4. The second Base closes on top of the other 3 pieces and a 3D cavity is created for the cylindrical motor casing.

A crude simulation was created using FEMM 4.2 to demonstrate the propagation of heat from the center of the motor to the outside of a 40mm OD Plaster insulator. FEMM To do this with FEMM 4.2 a few “liberties” were taken to try and approximate the burning of the fuel.

In this tutorial we will see how to very easily create a time dependant simulation using Euler's Method.

• What this means is that we will generate an initial condtion; the rocket is sitting outside on the launch pad with all components the same temperature (300K).
• Then at T(+0), we will assume that the rocket will burn from it's core outward. (this is our first “best case scenario assumption)

We assume also that the rocket will burn with peak thrust within the order of seconds. This has been based upon the article sited in the begining of this tutorial. We can see below that their rocket burned for near 45 seconds with a pressurized chamber for only 2.5-3.0 seconds.
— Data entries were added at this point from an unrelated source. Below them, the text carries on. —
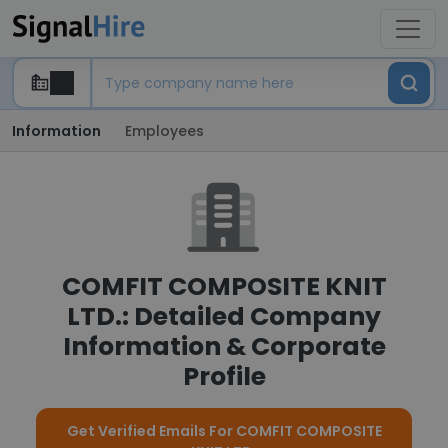
Information
Employees
COMFIT COMPOSITE KNIT
LTD.: Detailed Company
Information & Corporate
Profile
Get Verified Emails For COMFIT COMPOSITE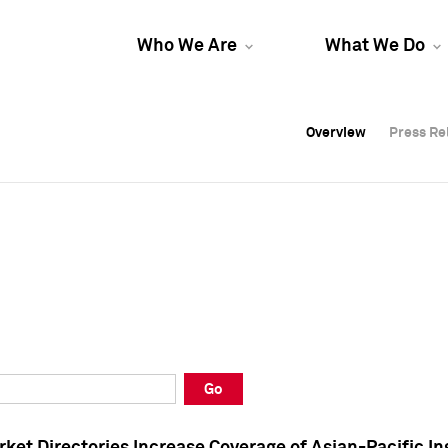
Who We Are
What We Do
Overview
Overview
Press Re
Press Re
Overview
Press Re
Go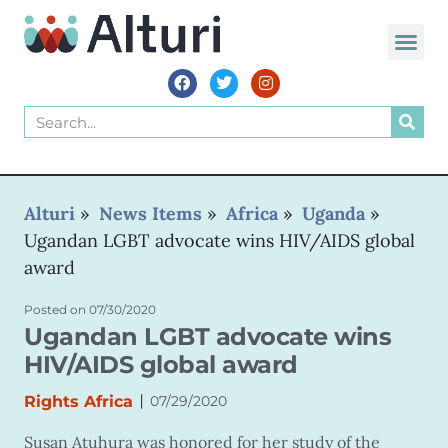
WORLD VOIC
Alturi
»
News Items
»
Africa
»
Uganda
»
Ugandan LGBT advocate wins HIV/AIDS global
award
Posted on
07/30/2020
Ugandan LGBT advocate wins
HIV/AIDS global award
|
Rights Africa
07/29/2020
Susan Atuhura was honored for her study of the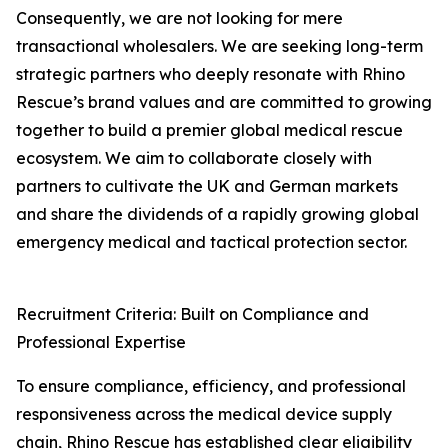
Consequently, we are not looking for mere
transactional wholesalers. We are seeking long-term
strategic partners who deeply resonate with Rhino
Rescue’s brand values and are committed to growing
together to build a premier global medical rescue
ecosystem. We aim to collaborate closely with
partners to cultivate the UK and German markets
and share the dividends of a rapidly growing global
emergency medical and tactical protection sector.
Recruitment Criteria: Built on Compliance and
Professional Expertise
To ensure compliance, efficiency, and professional
responsiveness across the medical device supply
chain, Rhino Rescue has established clear eligibility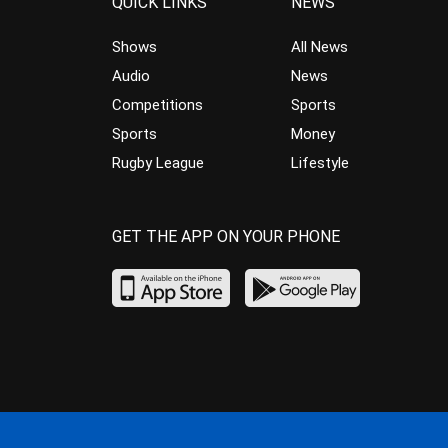
QUICK LINKS
NEWS
Shows
All News
Audio
News
Competitions
Sports
Sports
Money
Rugby League
Lifestyle
GET THE APP ON YOUR PHONE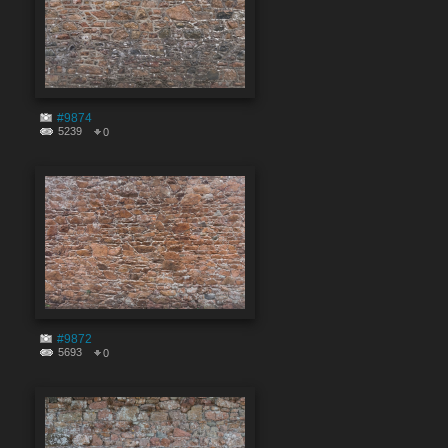
#9874
5239
0
#9872
5693
0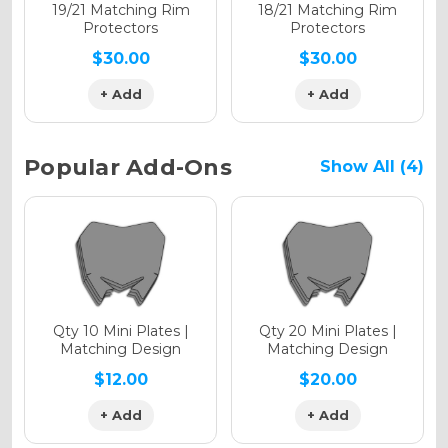
Holographic Matte
19/21 Matching Rim
18/21 Matching Rim
Protectors
Protectors
$30.00
$30.00
+ Add
+ Add
Holographic Metallic
Popular Add-Ons
Show All (4)
Qty 10 Mini Plates |
Qty 20 Mini Plates |
Matching Design
Matching Design
$12.00
$20.00
+ Add
+ Add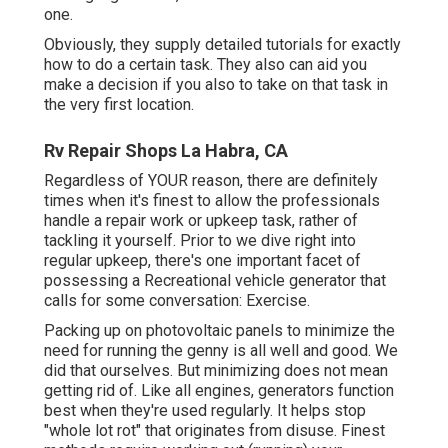
one.
Obviously, they supply detailed tutorials for exactly
how to do a certain task. They also can aid you
make a decision if you also to take on that task in
the very first location.
Rv Repair Shops La Habra, CA
Regardless of YOUR reason, there are definitely
times when it's finest to allow the professionals
handle a repair work or upkeep task, rather of
tackling it yourself. Prior to we dive right into
regular upkeep, there's one important facet of
possessing a Recreational vehicle generator that
calls for some conversation: Exercise.
Packing up on photovoltaic panels to minimize the
need for running the genny is all well and good. We
did that ourselves. But minimizing does not mean
getting rid of. Like all engines, generators function
best when they're used regularly. It helps stop
"whole lot rot" that originates from disuse. Finest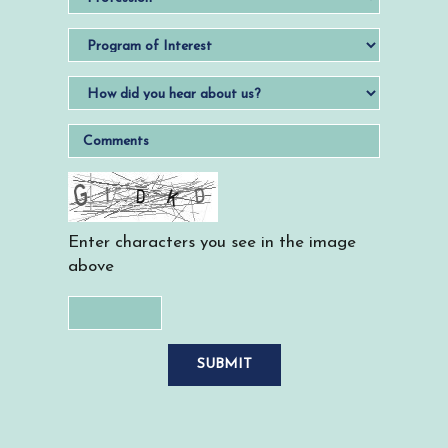
Enter characters you see in the image
above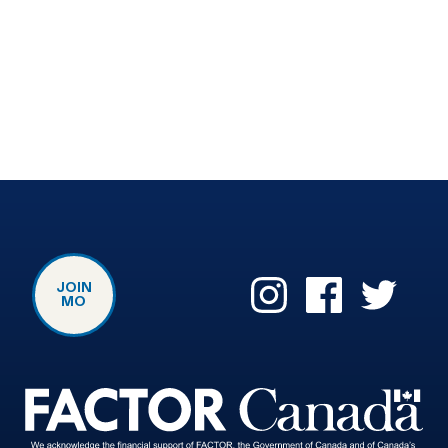
JOIN
MO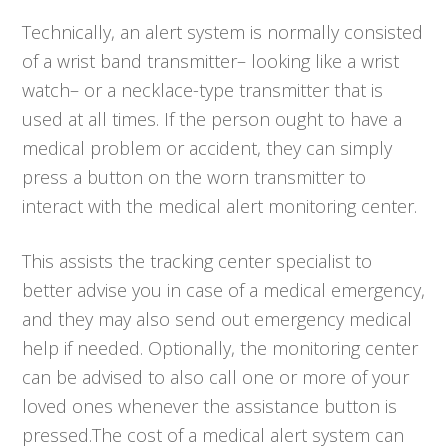
Technically, an alert system is normally consisted
of a wrist band transmitter– looking like a wrist
watch– or a necklace-type transmitter that is
used at all times. If the person ought to have a
medical problem or accident, they can simply
press a button on the worn transmitter to
interact with the medical alert monitoring center.
This assists the tracking center specialist to
better advise you in case of a medical emergency,
and they may also send out emergency medical
help if needed. Optionally, the monitoring center
can be advised to also call one or more of your
loved ones whenever the assistance button is
pressed.The cost of a medical alert system can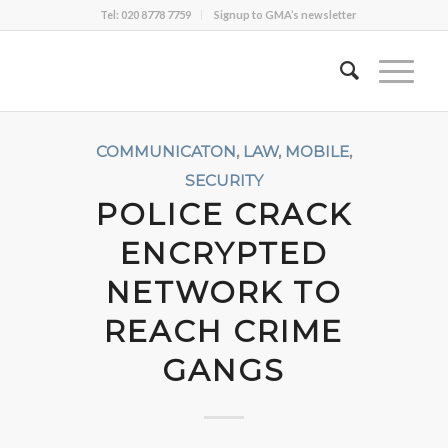
Tel: 020 8778 7759
Signup to GMA’s newsletter
COMMUNICATON
,
LAW
,
MOBILE
,
SECURITY
POLICE CRACK
ENCRYPTED
NETWORK TO
REACH CRIME
GANGS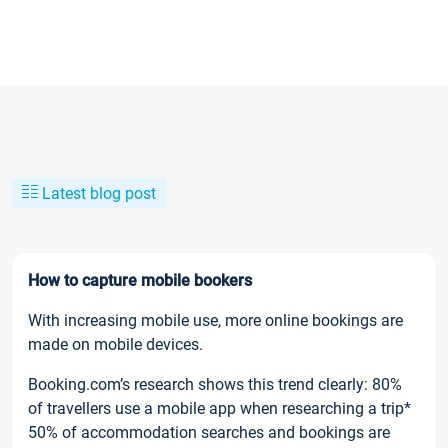
Latest blog post
How to capture mobile bookers
With increasing mobile use, more online bookings are
made on mobile devices.
Booking.com’s research shows this trend clearly: 80%
of travellers use a mobile app when researching a trip*
50% of accommodation searches and bookings are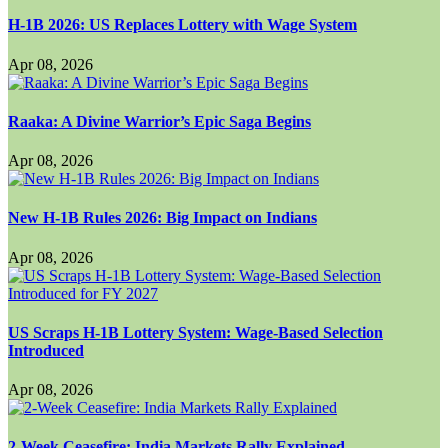
H-1B 2026: US Replaces Lottery with Wage System
Apr 08, 2026
Raaka: A Divine Warrior’s Epic Saga Begins
Apr 08, 2026
New H-1B Rules 2026: Big Impact on Indians
Apr 08, 2026
US Scraps H-1B Lottery System: Wage-Based Selection
Introduced
Apr 08, 2026
2-Week Ceasefire: India Markets Rally Explained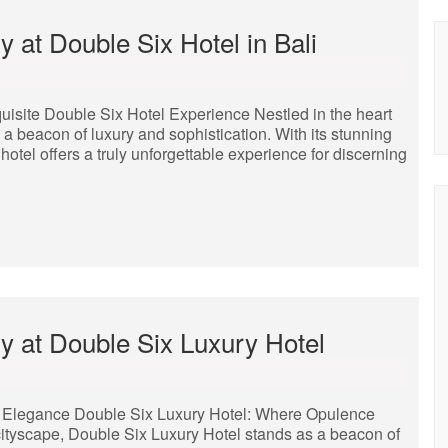
 at Double Six Hotel in Bali
uisite Double Six Hotel Experience Nestled in the heart
 a beacon of luxury and sophistication. With its stunning
hotel offers a truly unforgettable experience for discerning
y at Double Six Luxury Hotel
 Elegance Double Six Luxury Hotel: Where Opulence
cityscape, Double Six Luxury Hotel stands as a beacon of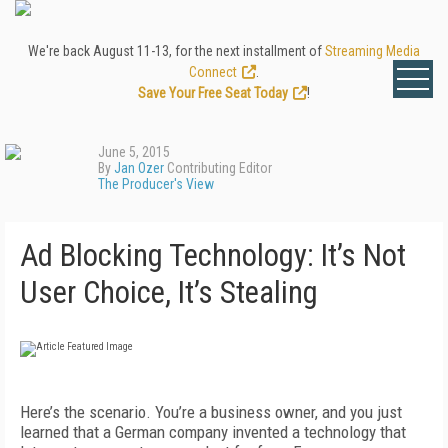
We're back August 11-13, for the next installment of
Streaming Media
Connect
.
Save Your Free Seat Today
!
June 5, 2015
By
Jan Ozer
Contributing Editor
The Producer's View
Ad Blocking Technology: It’s Not
User Choice, It’s Stealing
Here’s the scenario. You’re a business owner, and you just
learned that a German company invented a technology that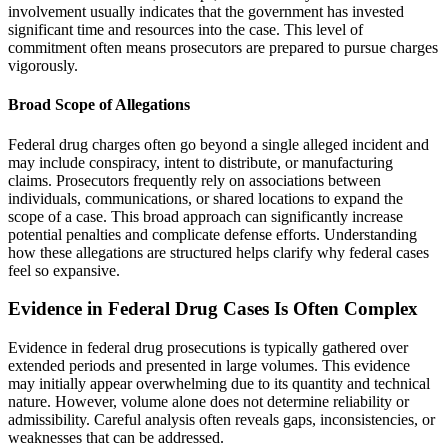
involvement usually indicates that the government has invested
significant time and resources into the case. This level of
commitment often means prosecutors are prepared to pursue charges
vigorously.
Broad Scope of Allegations
Federal drug charges often go beyond a single alleged incident and
may include conspiracy, intent to distribute, or manufacturing
claims. Prosecutors frequently rely on associations between
individuals, communications, or shared locations to expand the
scope of a case. This broad approach can significantly increase
potential penalties and complicate defense efforts. Understanding
how these allegations are structured helps clarify why federal cases
feel so expansive.
Evidence in Federal Drug Cases Is Often Complex
Evidence in federal drug prosecutions is typically gathered over
extended periods and presented in large volumes. This evidence
may initially appear overwhelming due to its quantity and technical
nature. However, volume alone does not determine reliability or
admissibility. Careful analysis often reveals gaps, inconsistencies, or
weaknesses that can be addressed.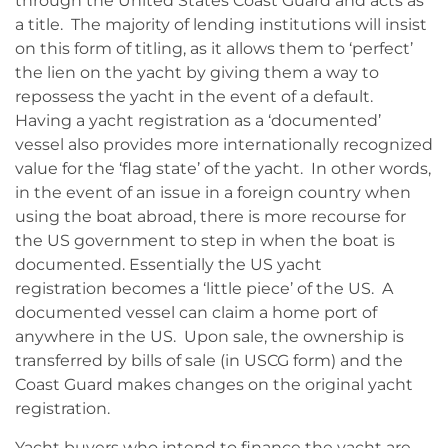
through the United States Coast Guard and acts as
a title. The majority of lending institutions will insist
on this form of titling, as it allows them to ‘perfect’
the lien on the yacht by giving them a way to
repossess the yacht in the event of a default.
Having a yacht registration as a ‘documented’
vessel also provides more internationally recognized
value for the ‘flag state’ of the yacht. In other words,
in the event of an issue in a foreign country when
using the boat abroad, there is more recourse for
the US government to step in when the boat is
documented. Essentially the US yacht
registration becomes a ‘little piece’ of the US. A
documented vessel can claim a home port of
anywhere in the US. Upon sale, the ownership is
transferred by bills of sale (in USCG form) and the
Coast Guard makes changes on the original yacht
registration.
Yacht buyers who intend to finance the yacht are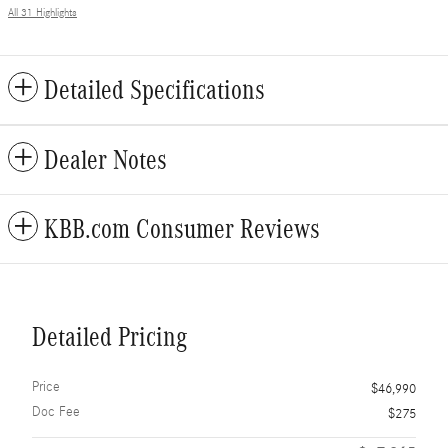
All 31 Highlights
Detailed Specifications
Dealer Notes
KBB.com Consumer Reviews
Detailed Pricing
Price
$46,990
Doc Fee
$275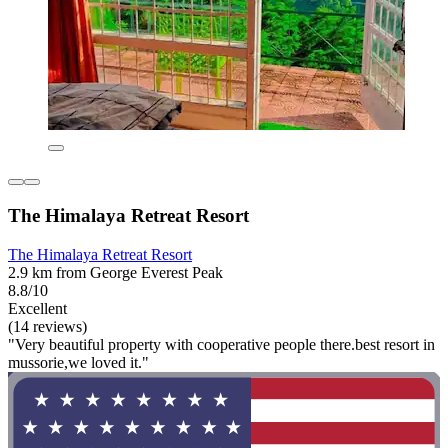
The Himalaya Retreat Resort
The Himalaya Retreat Resort
2.9 km from George Everest Peak
8.8/10
Excellent
(14 reviews)
"Very beautiful property with cooperative people there.best resort in
mussorie,we loved it."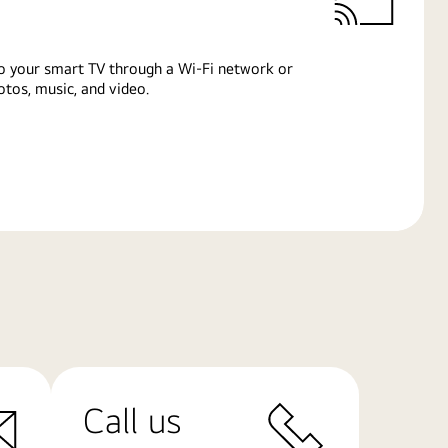
o your smart TV through a Wi-Fi network or
tos, music, and video.
Call us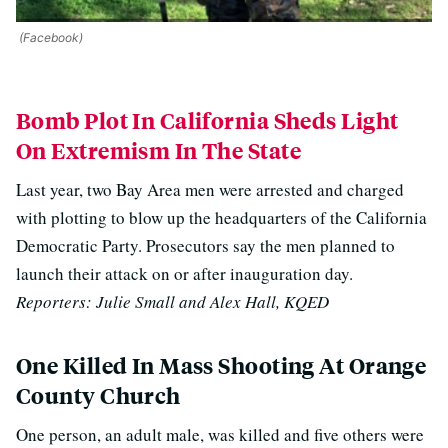
(Facebook)
Bomb Plot In California Sheds Light
On Extremism In The State
Last year, two Bay Area men were arrested and charged
with plotting to blow up the headquarters of the California
Democratic Party. Prosecutors say the men planned to
launch their attack on or after inauguration day.
Reporters: Julie Small and Alex Hall, KQED
One Killed In Mass Shooting At Orange
County Church
One person, an adult male, was killed and five others were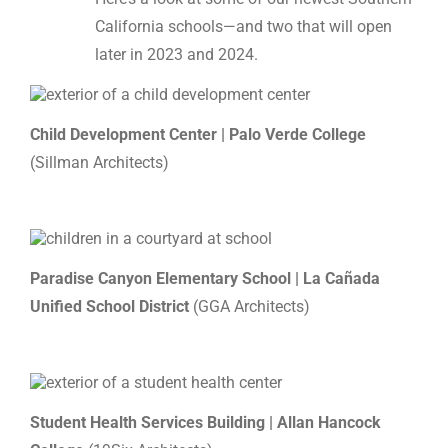
California schools—and two that will open
later in 2023 and 2024.
Child Development Center | Palo Verde College
(Sillman Architects)
Paradise Canyon Elementary School | La Cañada
Unified School District
(GGA Architects)
Student Health Services Building | Allan Hancock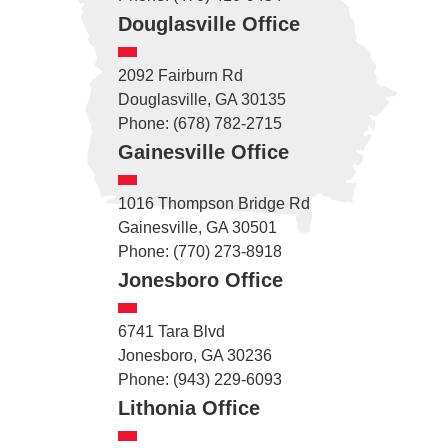
Douglasville Office
2092 Fairburn Rd
Douglasville, GA 30135
Phone: (678) 782-2715
Gainesville Office
1016 Thompson Bridge Rd
Gainesville, GA 30501
Phone: (770) 273-8918
Jonesboro Office
6741 Tara Blvd
Jonesboro, GA 30236
Phone: (943) 229-6093
Lithonia Office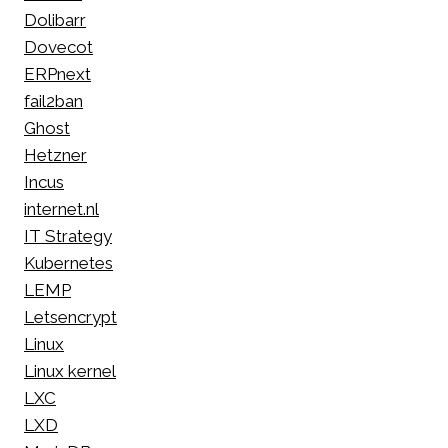
Dolibarr
Dovecot
ERPnext
fail2ban
Ghost
Hetzner
Incus
internet.nl
IT Strategy
Kubernetes
LEMP
Letsencrypt
Linux
Linux kernel
LXC
LXD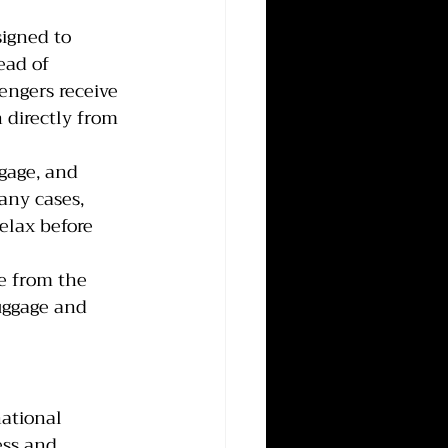
signed to 
ead of 
engers receive 
 directly from 
ggage, and 
any cases, 
elax before 
e from the 
uggage and 
ational 
ess and 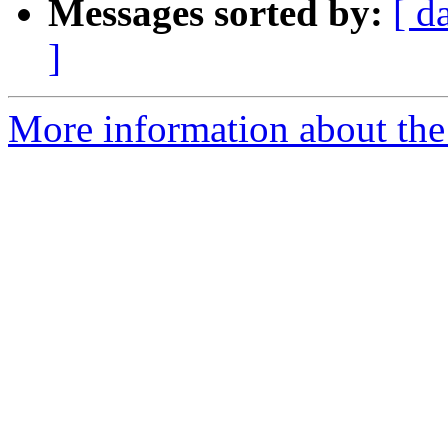
Messages sorted by:
[ d
]
More information about the 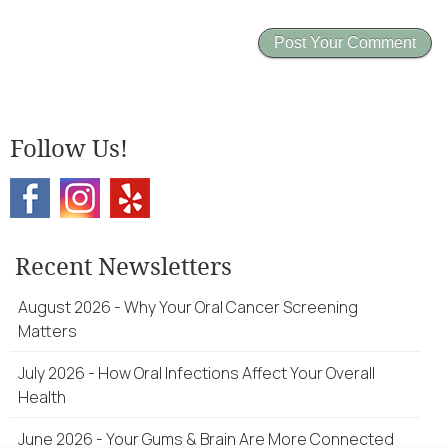
Follow Us!
Recent Newsletters
August 2026 - Why Your Oral Cancer Screening
Matters
July 2026 - How Oral Infections Affect Your Overall
Health
June 2026 - Your Gums & Brain Are More Connected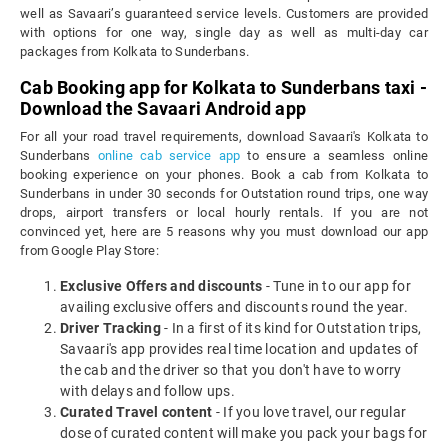
well as Savaari’s guaranteed service levels. Customers are provided
with options for one way, single day as well as multi-day car
packages from Kolkata to Sunderbans.
Cab Booking app for Kolkata to Sunderbans taxi -
Download the Savaari Android app
For all your road travel requirements, download Savaari's Kolkata to
Sunderbans
online cab service app
to ensure a seamless online
booking experience on your phones. Book a cab from Kolkata to
Sunderbans in under 30 seconds for Outstation round trips, one way
drops, airport transfers or local hourly rentals. If you are not
convinced yet, here are 5 reasons why you must download our app
from Google Play Store:
Exclusive Offers and discounts
- Tune in to our app for
availing exclusive offers and discounts round the year.
Driver Tracking
- In a first of its kind for Outstation trips,
Savaari's app provides real time location and updates of
the cab and the driver so that you don't have to worry
with delays and follow ups.
Curated Travel content
- If you love travel, our regular
dose of curated content will make you pack your bags for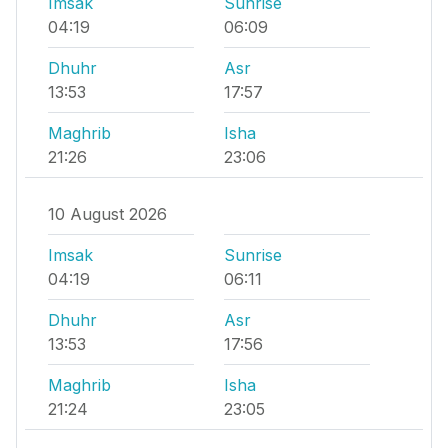
Imsak
Sunrise
04:19
06:09
Dhuhr
Asr
13:53
17:57
Maghrib
Isha
21:26
23:06
10 August 2026
Imsak
Sunrise
04:19
06:11
Dhuhr
Asr
13:53
17:56
Maghrib
Isha
21:24
23:05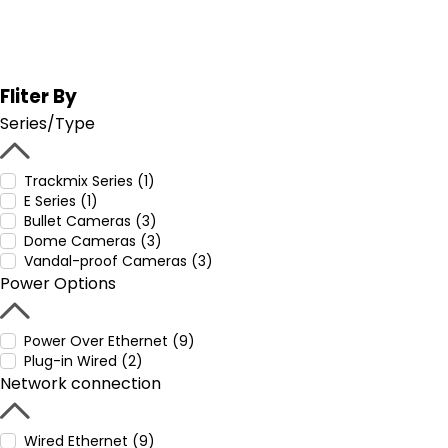
Fliter By
Series/Type
Trackmix Series (1)
E Series (1)
Bullet Cameras (3)
Dome Cameras (3)
Vandal-proof Cameras (3)
Power Options
Power Over Ethernet (9)
Plug-in Wired (2)
Network connection
Wired Ethernet (9)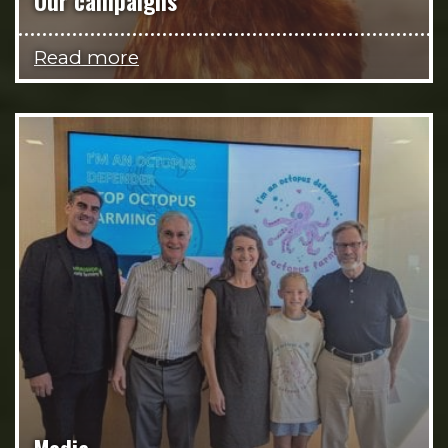
Our campaigns
Read more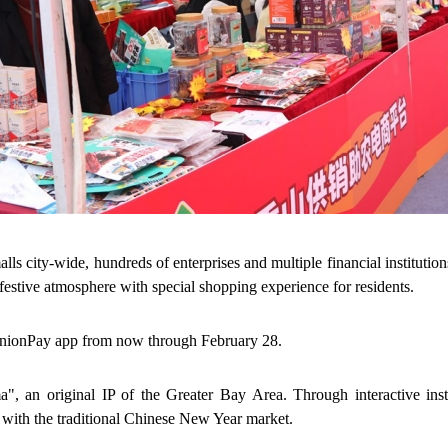
 city-wide, hundreds of enterprises and multiple financial institutions
festive atmosphere with special shopping experience for residents.
UnionPay app from now through February 28.
", an original IP of the Greater Bay Area. Through interactive inst
 with the traditional Chinese New Year market.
The temperature is assumed to be at the previously simulated 1600K. The time leading up to this intense burn can not be assumed to be at 1600K as it is under ambient pressure.

• This tells us that during our simulation the propagation of the “combustion surface” should be fast enough to burn 20mm outwards in under 5 seconds.

The final result of our simulation can be seen here in a GIF: This is a 13 second simulation of the heat transfered from the buring motor to the outside surface of the plaster casing.